▸ WORK ORDER: Copy the stretch from "Le marché est" through "cas que facis" with "aventura" replaced by "etapa", leaving everything else untouched.
§ §
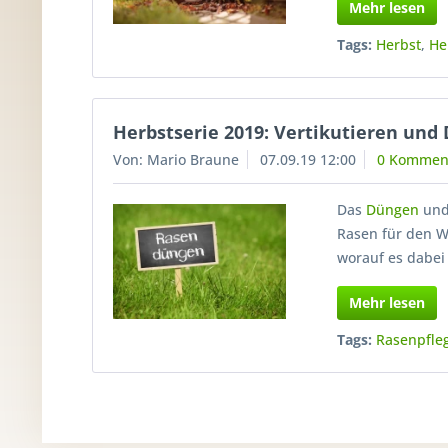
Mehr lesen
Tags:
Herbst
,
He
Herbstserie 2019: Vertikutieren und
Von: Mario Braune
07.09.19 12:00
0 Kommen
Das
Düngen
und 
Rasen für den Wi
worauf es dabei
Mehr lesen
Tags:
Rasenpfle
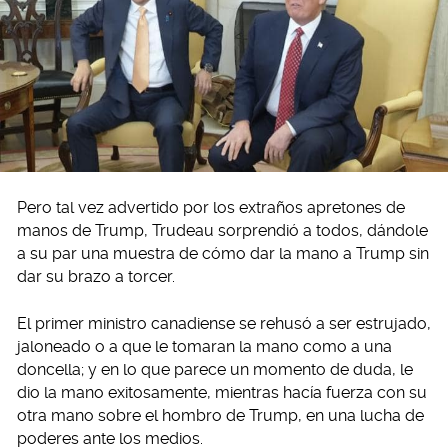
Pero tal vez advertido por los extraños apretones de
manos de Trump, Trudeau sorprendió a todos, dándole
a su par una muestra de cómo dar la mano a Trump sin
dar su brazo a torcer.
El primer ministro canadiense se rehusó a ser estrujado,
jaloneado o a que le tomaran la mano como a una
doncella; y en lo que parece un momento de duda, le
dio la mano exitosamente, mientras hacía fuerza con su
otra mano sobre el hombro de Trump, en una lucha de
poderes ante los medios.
§ §
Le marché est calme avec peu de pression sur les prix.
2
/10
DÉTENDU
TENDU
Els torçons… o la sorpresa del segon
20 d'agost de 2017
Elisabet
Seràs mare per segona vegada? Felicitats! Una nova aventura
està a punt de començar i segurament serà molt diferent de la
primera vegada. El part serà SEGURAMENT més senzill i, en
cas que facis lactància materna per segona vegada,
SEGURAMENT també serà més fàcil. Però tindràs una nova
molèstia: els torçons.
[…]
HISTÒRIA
§ §
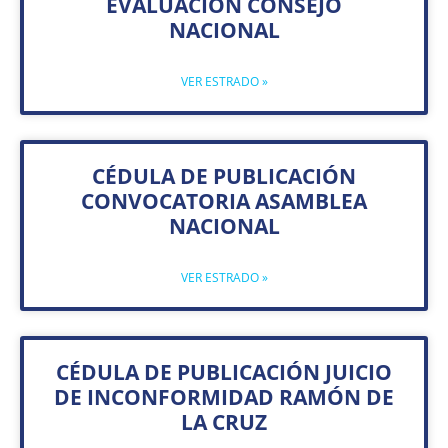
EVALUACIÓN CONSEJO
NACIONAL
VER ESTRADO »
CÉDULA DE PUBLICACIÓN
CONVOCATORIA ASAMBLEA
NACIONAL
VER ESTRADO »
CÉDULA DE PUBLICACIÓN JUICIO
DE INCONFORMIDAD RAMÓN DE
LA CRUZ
§ §
▸ TASK ANSWER:
Le marché est calme avec peu de pression sur les prix.
2
/10
DÉTENDU
TENDU
Els torçons… o la sorpresa del segon
20 d'agost de 2017
Elisabet
Seràs mare per segona vegada? Felicitats! Una nova etapa
està a punt de començar i segurament serà molt diferent de la
primera vegada. El part serà SEGURAMENT més senzill i, en
cas que facis lactància materna per segona vegada,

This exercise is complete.